··· Text for analysis ···
15

So this is VERY strange. RODBC seems to drop the time portion of DateTime SQL columns if the result set is large enough. (The queries are running against an SQL Server 2012 machine, and, yes, when I run them on the SQL Server side they produce identical and proper results, regardless of how many rows are returned.)

For example, the following works perfectly:

myconn <- odbcConnect(dsnName, uid, pwd)
results <- sqlQuery(myconn, "SELECT TOP 100 MyID, MyDateTimeColumn from MyTable ORDER BY MyDateTimeColumn DESC")
close(myconn)

In R, the following works as expected:

> results$MyDateTimeColumn[3]
[1] "2013-07-01 00:01:22 PDT"

which is a valid POSIXct date time. However, when somewhere between 10,000 and 100,000 rows are returned, suddenly the time portion disappears:

myconn <- odbcConnect(dsnName, uid, pwd)
bigResults <- sqlQuery(myconn, "SELECT TOP 100000 MyID, MyDateTimeColumn from MyTable ORDER BY MyDateTimeColumn DESC")
close(myconn)

(same code, simply a larger number of rows returned; NOTE: the exact same row has now lost its time component), R responds:

> bigResults$MyDateTimeColumn[3]
[1] "2013-07-01 PDT"

Note that the time is now missing (this is not a different row; it's the exact same row as previous), as the following shows:

>strptime(results$TriggerTime[3], "%Y-%m-%d %H:%M:%S")
[1] "2013-07-01 00:01:22"

>strptime(bigResults$TriggerTime[3], "%Y-%m-%d %H:%M:%S")
[1] NA

Obviously the work-around is either incremental query-with-append or export-to-CSV-and-import-to-R, but this seems very odd. Anyone ever seen anything like this?

Config: I'm using the latest version of RODBC (1.3-10) and can duplicate the behavior on both an R installation running on Windows x64 and an R installation running on Mac OS X 10.9 (Mavericks).

EDIT #2 Adding output of dput() to compare the objects, per request:

> dput(results[1:10,]$MyDateTimeColumn)
structure(c(1396909903.347, 1396909894.587, 1396909430.903, 1396907996.9, 1396907590.02, 1396906077.887, 1396906071.99, 1396905537.36, 1396905531.413, 1396905231.787), class = c("POSIXct", "POSIXt"), tzone = "")

> dput(bigResults[1:10,]$MyDateTimeColumn)
structure(c(1396854000, 1396854000, 1396854000, 1396854000, 1396854000, 1396854000, 1396854000, 1396854000, 1396854000, 1396854000), class = c("POSIXct", "POSIXt"), tzone = "")

It would appear that the underlying data are actually changing as a result of the number of rows returned by the query, which is downright strange.
··· The data ···
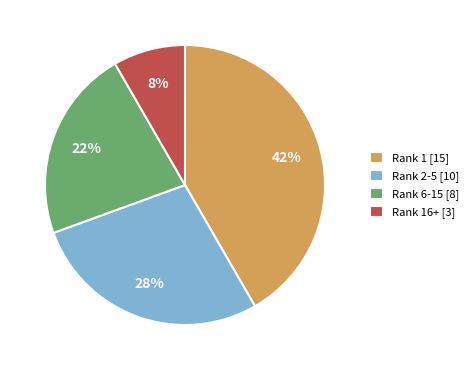

What is the largest slice in the pie chart?

Rank 1 [15]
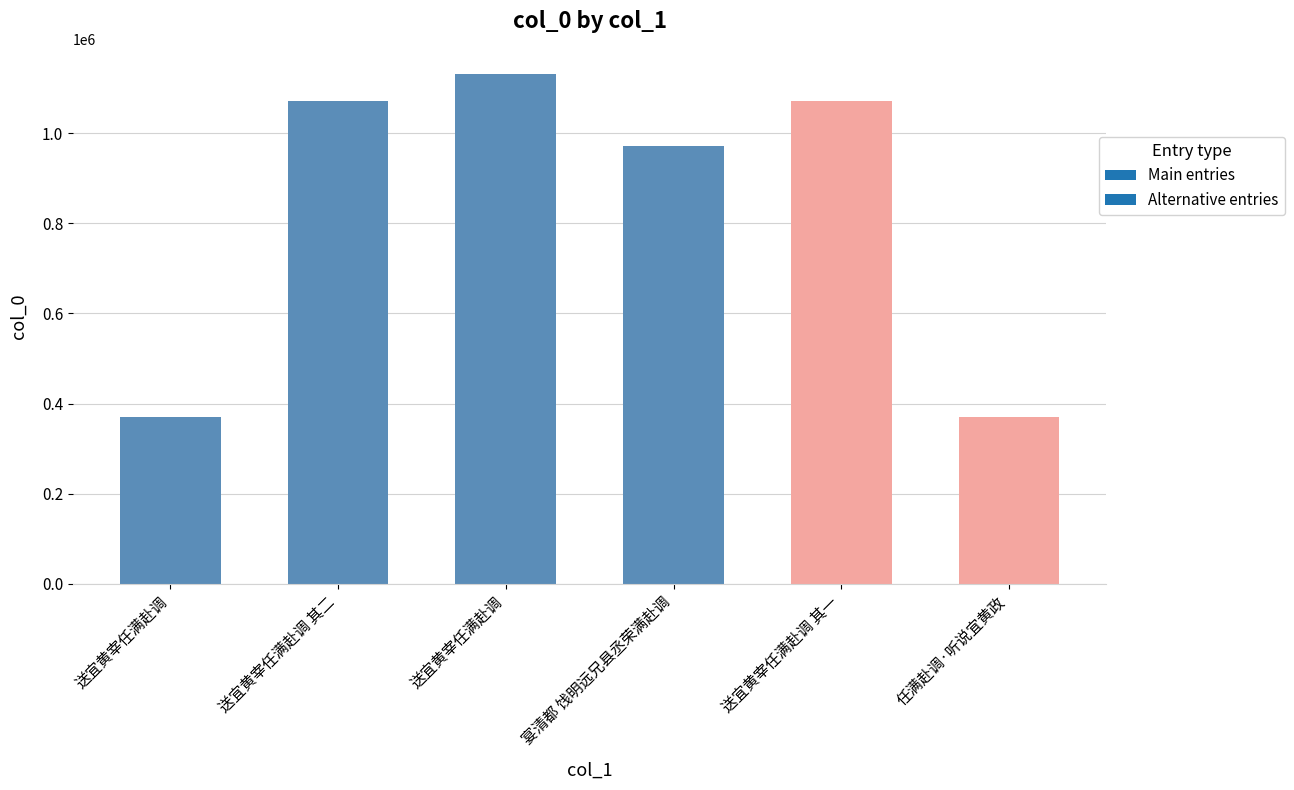

Which has a higher value, 送宜黄宰任满赴调 or 宴清都 饯明远兄县丞荣满赴调?

送宜黄宰任满赴调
···
__Task set__
1 - According to the forum post on RODBC dropping the time from DateTime columns, how does the poster know the fault is not in SQL Server itself? Answer in one to three sentences.
2 - Extend the forum post on RODBC dropping the time from DateTime columns, picking up after its final sentence.

__Written answers__
1 - The poster ran the same queries directly on the SQL Server 2012 machine. There they returned identical and proper results no matter how many rows came back. The time portion is lost only when the larger result set reaches R through RODBC.

2 -
jbeldock
  • 2,755
  • 3
  • 18
  • 31
  • Maybe try [RJDBC](http://cran.r-project.org/web/packages/RJDBC/index.html)? – Joshua Ulrich Apr 08 '14 at 09:22
  • In case it's unclear to other people, the "no time" timestamps are start-of-day for a +0700 GMT timezone. So, is the db in Cambodia, Indonesia, Thailand, Vietnam (or possibly some others)? How does the backend db actually store this information (integer vs float vs string); is time a separate piece from the date information internally? Because otherwise the db has to be doing _more_ work to do this, which is **stranger**. Or maybe just the returned type is different? – Clockwork-Muse Apr 09 '14 at 13:08
  • any answer to this please? same issue here. field is stored as datetime in SQL and RODBC stores it as posixct but removes time stamp. @JoshuaUlrich i cant use RJDBC for my case as it stores field as character and it makes sorting by this field a lot slower. i have lots of data too and converting takes too long too. any ideas please? thank you! – charliealpha Aug 24 '17 at 07:19

8 Answers8

6

sqlQuery() has an option called as.is. Setting this to TRUE will pull everything as seen in for example Microsoft SQL Management Studio.

kristang
  • 557
  • 5
  • 17
  • 1
    No, returning a year's worth of hours (8760) will strip the time component off of my datetime field (not all datetime fields, just the one I'm most interested in [of course]). If I return TOP(3) rows, then I've got my time component regardless of how I set the "as.is" in my sqlQuery() call. – Mark Bergan Nov 04 '17 at 20:25
3

I cope with the same problem as well. Even stranger, on a large dataset one column would import both date and time the other column only imported the date.

My advise would be to split the data/time in SQL

 myconn <- odbcConnect(dsnName, uid, pwd)
 results <- sqlQuery(myconn, "SELECT TOP 100 MyID, format(MyDateTimeColumn,"HH:mm:ss") as MyTimeColumn,format(MyDateTimeColumn,"yyyy-MM-dd") as MyDateColumn  from MyTable ORDER BY MyDateTimeColumn DESC")
 close(myconn)

Then combine them in R afterwards. Hope it helps.

JR Helmus
  • 311
  • 1
  • 12
3

I had the same issue and concluded that it is due to DST:

This fails: as.POSIXct(c("2015-03-29 01:59:22", "2015-03-29 02:00:04"))

This works: as.POSIXct(c("2015-03-29 01:59:22", "2015-03-29 02:00:04"), tz="UTC")

I could not find how to force tz="UTC" in default RODBC behavior, however using as.is = TRUE and converting columns myself does the job.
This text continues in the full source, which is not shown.